Monday, January 28, 2019

Zato Blog: Publish/subscribe logging options

Zato publish/subscribe message queues and topics offer several ways to gain insight into the inner workings of all the components taking part in message delivery and this article presents an overview of the mechanisms available.

Two types of logging

Logging is broken out into two categories:

  • Files or other destinations - there are several files where messages and events may be stored
  • GUI in web-admin - dedicated parts of web-admin let one check runtime configuration and observe events taking place in internal components

Files or other destinations

By default, several files are employed to keep information about pub/sub messages, each file stores data with its own characteristics. As with other logging files, the details such as logging level are kept in the logging.conf file for each server in a cluster.

Note that logging to files is just what pub/sub uses in default settings - everything in logging.conf is based on Python's standard logging facilities so it is possible to reconfigure it in any way desired to send logging entries to other destinations instead of, or in addition to, what the configuration says by default. Likewise, it is possible to disable them altogether if they are not needed.

General log

zato_pubsub is the main file with internal events pertaining to handling of pub/sub messages. Any time a message is published or received by one of endpoints, a new log entry will be added here.

Moreover, the file contains plenty of extra information - whether there are any matching subscribers for a message, what their subscription keys are, if they are currently connected, what happened to message if there were none, if the message could not be delivered, what the reason was, how many attempts have been so far, all the relevant timestamps, headers and other metadata.

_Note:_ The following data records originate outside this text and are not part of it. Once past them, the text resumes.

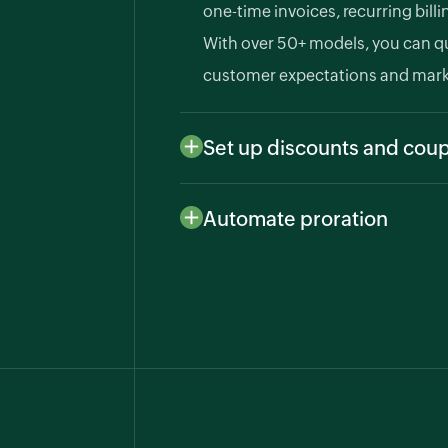
one-time invoices, recurring bill
With over 50+ models, you can q
customer expectations and mark
Set up discounts and cou
To help convert prospects to cu
provide promotional offers, seas
Automate proration
rewards with Zoho Billing.
Handle mid-cycle upgrades, dow
effortlessly. Zoho Billing automa
manages overages for accurate 
experience.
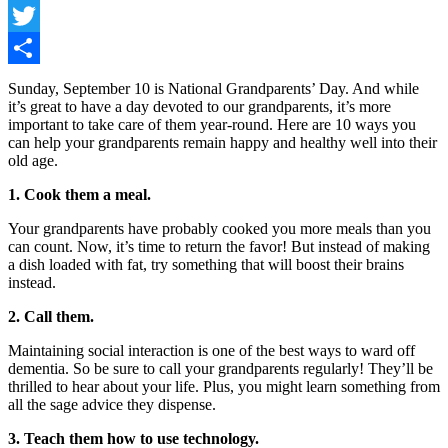
Facebook
Twitter
Share
Sunday, September 10 is National Grandparents’ Day. And while
it’s great to have a day devoted to our grandparents, it’s more
important to take care of them year-round. Here are 10 ways you
can help your grandparents remain happy and healthy well into their
old age.
1. Cook them a meal.
Your grandparents have probably cooked you more meals than you
can count. Now, it’s time to return the favor! But instead of making
a dish loaded with fat, try something that will boost their brains
instead.
2. Call them.
Maintaining social interaction is one of the best ways to ward off
dementia. So be sure to call your grandparents regularly! They’ll be
thrilled to hear about your life. Plus, you might learn something from
all the sage advice they dispense.
3. Teach them how to use technology.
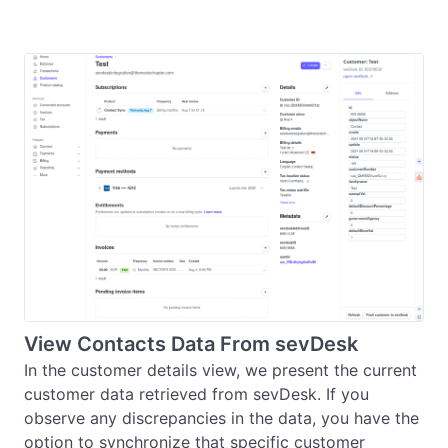
View Contacts Data From sevDesk
In the customer details view, we present the current 
customer data retrieved from sevDesk. If you 
observe any discrepancies in the data, you have the 
option to synchronize that specific customer 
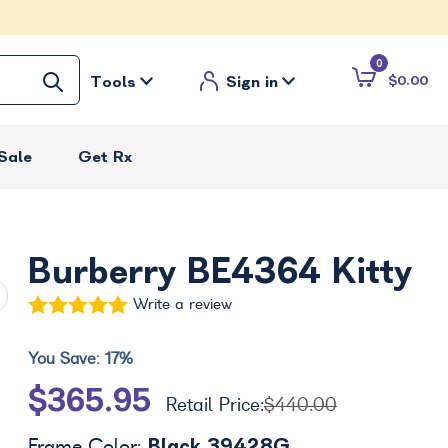
0
Tools
Sign in
$0.00
Sale
Get Rx
Burberry BE4364 Kitty
Write a review
You Save:
17%
$365.95
Retail Price:
$440.00
Black 39428G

In short, it is the full life-cycle of publications and subscriptions for each message processed. This is the place that all the details of what is going on under the hood can be found in.

Audit log

Unlike the file above, the whole purpose of zato_pubsub_audit is to save data and metadata of all the messages received and published to topics - only that.

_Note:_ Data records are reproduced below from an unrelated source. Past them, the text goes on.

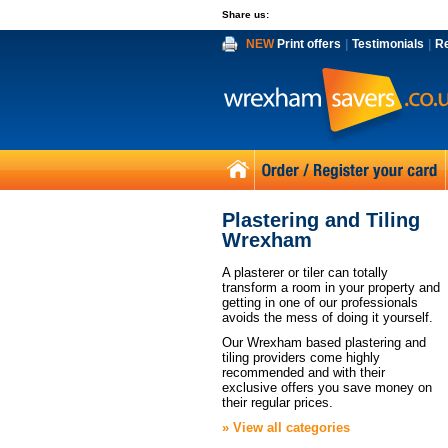
Share us:
NEW
Print offers
|
Testimonials
|
R
Plastering and Tiling
Wrexham
A plasterer or tiler can totally
transform a room in your property and
getting in one of our professionals
avoids the mess of doing it yourself.
Our Wrexham based plastering and
tiling providers come highly
recommended and with their
exclusive offers you save money on
their regular prices.
» View all categories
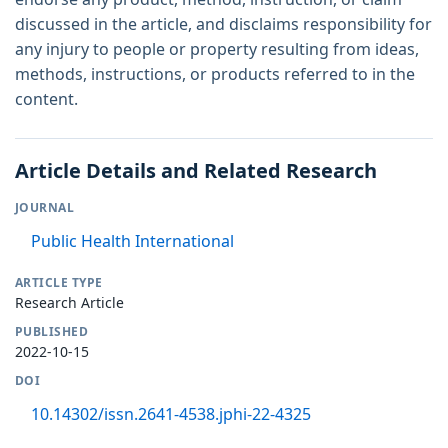
discussed in the article, and disclaims responsibility for
any injury to people or property resulting from ideas,
methods, instructions, or products referred to in the
content.
Article Details and Related Research
JOURNAL
Public Health International
ARTICLE TYPE
Research Article
PUBLISHED
2022-10-15
DOI
10.14302/issn.2641-4538.jphi-22-4325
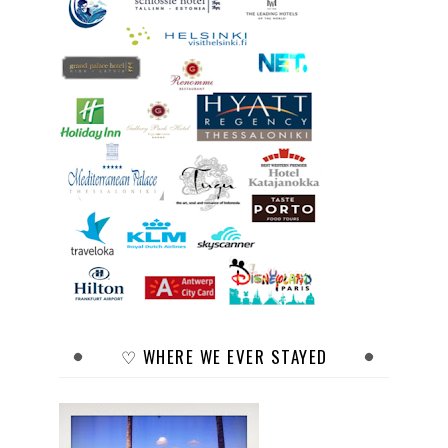
♡ WHERE WE EVER STAYED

There is no additional information on what happened to each message, when and where it was delivered - it is purely an audit log of all the messages that Zato published.

It is at times convenient to use it precisely because it has basic information only, without any details.

Prevention of data loss

The whole purpose of zato_pubsub_overflow is to retain messages that would be otherwise dropped if topics reached their maximum depth yet subscribers were slow to consume them.

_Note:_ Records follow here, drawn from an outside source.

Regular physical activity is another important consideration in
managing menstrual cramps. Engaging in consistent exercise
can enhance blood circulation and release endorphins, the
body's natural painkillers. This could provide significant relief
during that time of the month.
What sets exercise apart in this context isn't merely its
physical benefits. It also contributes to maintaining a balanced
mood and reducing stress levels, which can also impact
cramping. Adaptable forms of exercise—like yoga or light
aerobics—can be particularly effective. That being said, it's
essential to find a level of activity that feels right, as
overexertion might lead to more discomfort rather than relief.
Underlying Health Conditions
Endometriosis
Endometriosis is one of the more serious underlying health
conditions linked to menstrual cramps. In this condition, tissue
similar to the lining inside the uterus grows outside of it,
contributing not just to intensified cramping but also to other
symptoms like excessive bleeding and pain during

Consider the topic below - it has a maximum depth of 10,000 in-RAM messages. If there is a steady inflow of messages to this topic but subscribers do not consume them in a continuous manner, which means that the messages will not be placed in their queues in a timely fasion, this limit, the maximum depth, will be eventually reached.

The question then is, what should be done with such topics overflowing with messages? By default, Zato will save them to disk just in case they should be kept around for manual inspection or resubmission.

If this is not needed, zato_pubsub_overflow can be configured to log on level WARN or ERROR. This will disable logging to disk and any such superfluous messages will be ignored.

Web-admin GUI

There are several web-admin screens that let one understand what kind of internal events and structures participate in publish/subscribe:

  • Delivery tasks - their job is to deliver messages from subscriber queues to endpoints
  • Sync tasks - they are responsible for internal synchronization of state, data and metadata between topics and queues

Of particular interest is the event log - it shows step-by-step what happens to each message published in terms of decision making and code branches.

Note that the log has a maximum size of 1,000 events, with new events replacing any older ones, thus in a busy server it will suffice for a few seconds at most and it is primarily of importance in environments with low traffic to topics, such as development and test ones.

Note that runtime pub/sub information in web-admin is always presented for each server process separately - for instance, if a server is restarted, its process ID (PID) will likely change and all the data structures will be repopulated. The same holds for the event log which is not preserved across server restarts.

Summary

Publish/subscribe messages and their corresponding internal mechanisms are covered by a comprehensive logging infrastructure that lets one understand both the overall picture as well as low-level details of the functionality.

From an audit log, through events to tracing of individual server process, each and every angle is addressed in order to make sure that topics and queues work in a smooth and reliable way.